GlaxoSmithKline has completed a transaction with Pfizer to combine their consumer healthcare businesses into a “world-leading” joint venture, it said on Thursday.

The FTSE 100 pharmaceuticals giant said it had a controlling equity interest of 68%, with Pfizer holding an interest of 32% in the venture.

It said it would bring together two “highly complementary” portfolios of “trusted” consumer health brands, including GSK's Sensodyne, Voltaren and Panadol and Pfizer's Advil, Centrum and Caltrate.

GSK claimed it was the global leader in over-the-counter products, and had number one or two market share positions in all key geographies, including the US and China.

Following the announcement on Thursday, GSK said the joint venture would focus on completing the integration of the two businesses, which was expected to realise annual cost savings of £0.5bn by 2022, for expected total cash costs of £0.9bn and non-cash charges of £0.3bn.

Up to 25% of the cost savings were intended to be reinvested in the business, to support innovation and other growth opportunities.

“Now the deal has closed, our focus will be on completing the integration of these two businesses and leveraging their combined strength,” said GSK Consumer Healthcare chief executive officer Brian McNamara.

“With our portfolio of brilliant, science-based brands and strong talent and capabilities, we are well-positioned to create a world-leading consumer healthcare business with stronger sales, cash flow and contribution to earnings.”

As it had previously announced, GSK intended to demerge the joint venture from the company within three years, and to list the GSK Consumer Healthcare business on the UK equity market.

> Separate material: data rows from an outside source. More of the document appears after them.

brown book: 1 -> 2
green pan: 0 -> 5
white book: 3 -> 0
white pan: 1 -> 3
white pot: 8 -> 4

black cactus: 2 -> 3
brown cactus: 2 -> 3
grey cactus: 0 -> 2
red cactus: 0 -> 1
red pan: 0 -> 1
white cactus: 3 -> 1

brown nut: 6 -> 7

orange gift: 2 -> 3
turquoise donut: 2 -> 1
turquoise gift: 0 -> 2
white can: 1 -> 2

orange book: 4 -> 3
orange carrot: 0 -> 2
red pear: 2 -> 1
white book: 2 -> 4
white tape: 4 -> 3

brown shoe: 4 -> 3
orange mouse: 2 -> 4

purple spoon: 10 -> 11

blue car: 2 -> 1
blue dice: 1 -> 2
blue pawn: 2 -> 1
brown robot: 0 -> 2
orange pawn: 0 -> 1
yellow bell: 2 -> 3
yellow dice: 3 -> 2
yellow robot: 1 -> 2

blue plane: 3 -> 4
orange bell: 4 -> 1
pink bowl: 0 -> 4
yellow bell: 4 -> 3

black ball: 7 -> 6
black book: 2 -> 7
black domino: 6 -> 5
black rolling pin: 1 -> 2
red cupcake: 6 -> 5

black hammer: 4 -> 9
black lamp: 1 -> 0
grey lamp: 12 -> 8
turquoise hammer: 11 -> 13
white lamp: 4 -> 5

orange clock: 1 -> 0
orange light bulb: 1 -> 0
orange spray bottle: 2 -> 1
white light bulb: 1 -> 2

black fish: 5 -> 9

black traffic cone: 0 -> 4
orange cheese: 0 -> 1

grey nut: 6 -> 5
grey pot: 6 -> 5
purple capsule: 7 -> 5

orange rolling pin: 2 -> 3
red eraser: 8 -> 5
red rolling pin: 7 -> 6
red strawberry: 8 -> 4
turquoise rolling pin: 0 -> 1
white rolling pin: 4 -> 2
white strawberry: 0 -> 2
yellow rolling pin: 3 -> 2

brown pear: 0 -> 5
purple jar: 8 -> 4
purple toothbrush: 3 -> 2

“The completion of the joint venture with Pfizer marks the beginning of the next phase of our transformation of GSK,” said Emma Walmsley, chief executive officer of GlaxoSmithKline and chair of the joint venture.

“This is an important moment for the group, laying the foundation for two great companies, one in pharmaceuticals and vaccines, and one in consumer health.”

GSK said that, while completion of the transaction with Pfizer had taken place, there were certain jurisdictions in which the transfer of relevant assets to or by GSK would only take place following the receipt of additional market-specific approvals or other matters relevant to those jurisdictions.

The arrangements in relation to those jurisdictions were considered “immaterial” in the context of the transaction.